Print everything from "President Barack Obama" down to "delivery to Russia." in the article below on the Vienna talks over Iran's enriched uranium, keeping every word unchanged.

TEXT FOR ANALYSIS

==============================

President Barack Obama will know by Friday whether he got the deal on Iranian nuclear material on which he has staked his engagement strategy. A third day of talks in Vienna ended inconclusively on Wednesday, with the Iranian delegation requiring consultations with its government back in Tehran before signing off on a detailed plan to ship three-quarters of its stockpile of enriched uranium to Russia for conversion into harmless reactor fuel. The parties to the deal have been given until Friday to report back, although reports from Vienna suggested that Tehran was pushing back against some of the terms being set for the deal by the U.S. and its partners specifically over the timetable and scale of Iran's uranium delivery to Russia.
The points of contention not only highlight the differing objectives of the two sides in making a deal, but also serve as a reminder that as significant a confidence-building mechanism as the Vienna deal may be, it doesn't actually begin to address the deadlock between Iran and the West over whether the Islamic Republic will continue to enrich uranium.

==============================

DATA SECTION
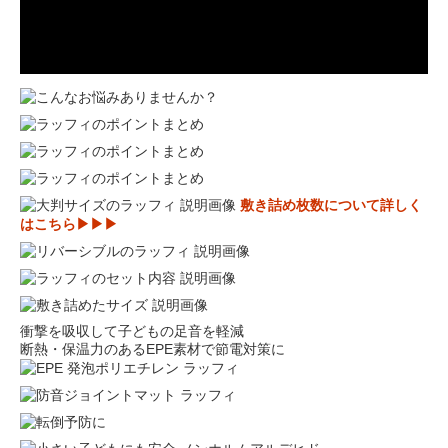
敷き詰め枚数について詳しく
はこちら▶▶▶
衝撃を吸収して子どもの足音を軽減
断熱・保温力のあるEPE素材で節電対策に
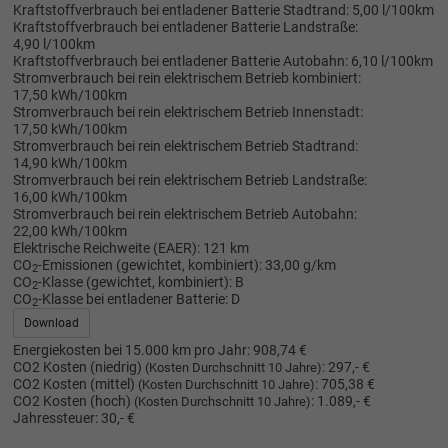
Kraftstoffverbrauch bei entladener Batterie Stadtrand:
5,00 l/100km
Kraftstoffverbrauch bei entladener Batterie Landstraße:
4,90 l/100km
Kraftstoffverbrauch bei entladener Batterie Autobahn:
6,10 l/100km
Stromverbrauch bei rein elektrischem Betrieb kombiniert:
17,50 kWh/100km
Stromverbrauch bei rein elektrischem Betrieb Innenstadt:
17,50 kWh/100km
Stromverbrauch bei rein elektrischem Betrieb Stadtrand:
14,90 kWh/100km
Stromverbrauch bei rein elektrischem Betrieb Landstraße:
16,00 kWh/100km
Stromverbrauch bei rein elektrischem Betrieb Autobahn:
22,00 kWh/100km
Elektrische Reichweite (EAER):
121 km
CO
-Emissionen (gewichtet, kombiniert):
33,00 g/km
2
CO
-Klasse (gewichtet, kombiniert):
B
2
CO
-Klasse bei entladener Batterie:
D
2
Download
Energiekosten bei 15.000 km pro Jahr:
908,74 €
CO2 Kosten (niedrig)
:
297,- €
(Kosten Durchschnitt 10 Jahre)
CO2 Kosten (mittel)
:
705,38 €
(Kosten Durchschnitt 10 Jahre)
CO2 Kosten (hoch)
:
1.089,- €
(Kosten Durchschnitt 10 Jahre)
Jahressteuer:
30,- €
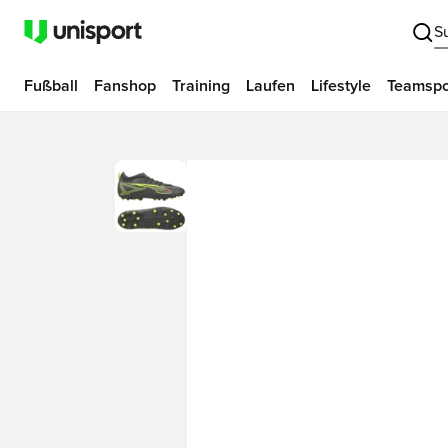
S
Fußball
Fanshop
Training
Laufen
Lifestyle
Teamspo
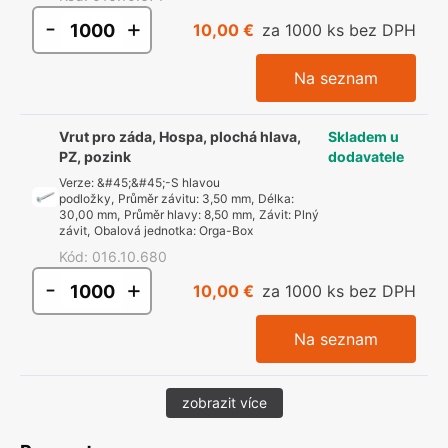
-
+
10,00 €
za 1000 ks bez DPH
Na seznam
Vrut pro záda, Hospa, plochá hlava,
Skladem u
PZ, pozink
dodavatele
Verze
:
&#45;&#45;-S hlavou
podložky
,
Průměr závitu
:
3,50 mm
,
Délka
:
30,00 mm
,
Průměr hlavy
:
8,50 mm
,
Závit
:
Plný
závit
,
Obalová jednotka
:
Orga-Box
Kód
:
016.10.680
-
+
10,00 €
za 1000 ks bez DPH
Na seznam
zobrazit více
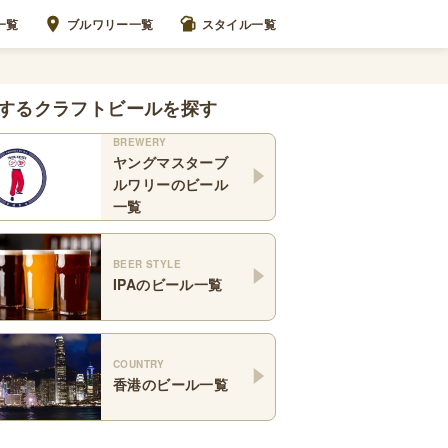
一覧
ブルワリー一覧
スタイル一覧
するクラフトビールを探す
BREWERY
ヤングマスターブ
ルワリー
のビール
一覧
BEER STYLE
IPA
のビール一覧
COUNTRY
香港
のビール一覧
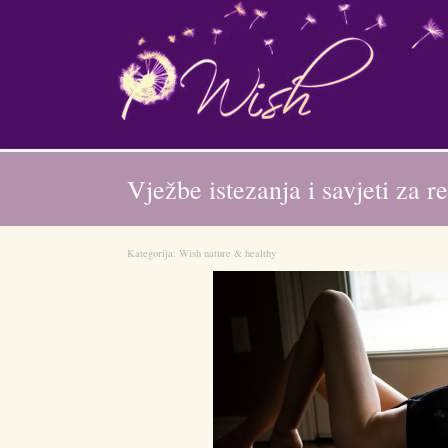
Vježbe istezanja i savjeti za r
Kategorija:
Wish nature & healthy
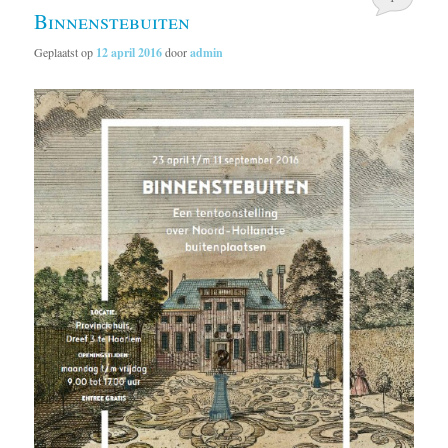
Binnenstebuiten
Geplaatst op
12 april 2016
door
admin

==============================

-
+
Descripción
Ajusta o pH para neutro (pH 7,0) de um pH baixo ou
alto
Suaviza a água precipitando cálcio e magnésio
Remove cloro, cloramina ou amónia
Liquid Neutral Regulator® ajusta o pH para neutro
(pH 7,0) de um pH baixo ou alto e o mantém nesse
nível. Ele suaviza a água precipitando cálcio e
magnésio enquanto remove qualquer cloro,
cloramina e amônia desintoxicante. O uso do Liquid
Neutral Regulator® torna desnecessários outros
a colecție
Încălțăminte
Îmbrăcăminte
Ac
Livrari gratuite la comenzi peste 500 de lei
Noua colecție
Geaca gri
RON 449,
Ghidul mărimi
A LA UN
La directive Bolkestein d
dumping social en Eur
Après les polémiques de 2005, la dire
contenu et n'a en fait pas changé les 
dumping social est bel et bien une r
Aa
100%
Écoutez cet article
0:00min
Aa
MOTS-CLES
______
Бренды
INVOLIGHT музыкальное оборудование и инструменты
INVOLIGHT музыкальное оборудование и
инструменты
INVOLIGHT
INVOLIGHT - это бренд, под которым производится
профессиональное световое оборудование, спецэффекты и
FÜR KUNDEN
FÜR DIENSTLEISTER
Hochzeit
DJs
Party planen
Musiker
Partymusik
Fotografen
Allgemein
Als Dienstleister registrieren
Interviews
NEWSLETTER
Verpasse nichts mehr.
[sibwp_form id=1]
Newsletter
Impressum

==============================

FINISHED TASK
President Barack Obama will know by Friday whether he got the deal on Iranian nuclear material on which he has staked his engagement strategy. A third day of talks in Vienna ended inconclusively on Wednesday, with the Iranian delegation requiring consultations with its government back in Tehran before signing off on a detailed plan to ship three-quarters of its stockpile of enriched uranium to Russia for conversion into harmless reactor fuel. The parties to the deal have been given until Friday to report back, although reports from Vienna suggested that Tehran was pushing back against some of the terms being set for the deal by the U.S. and its partners specifically over the timetable and scale of Iran's uranium delivery to Russia.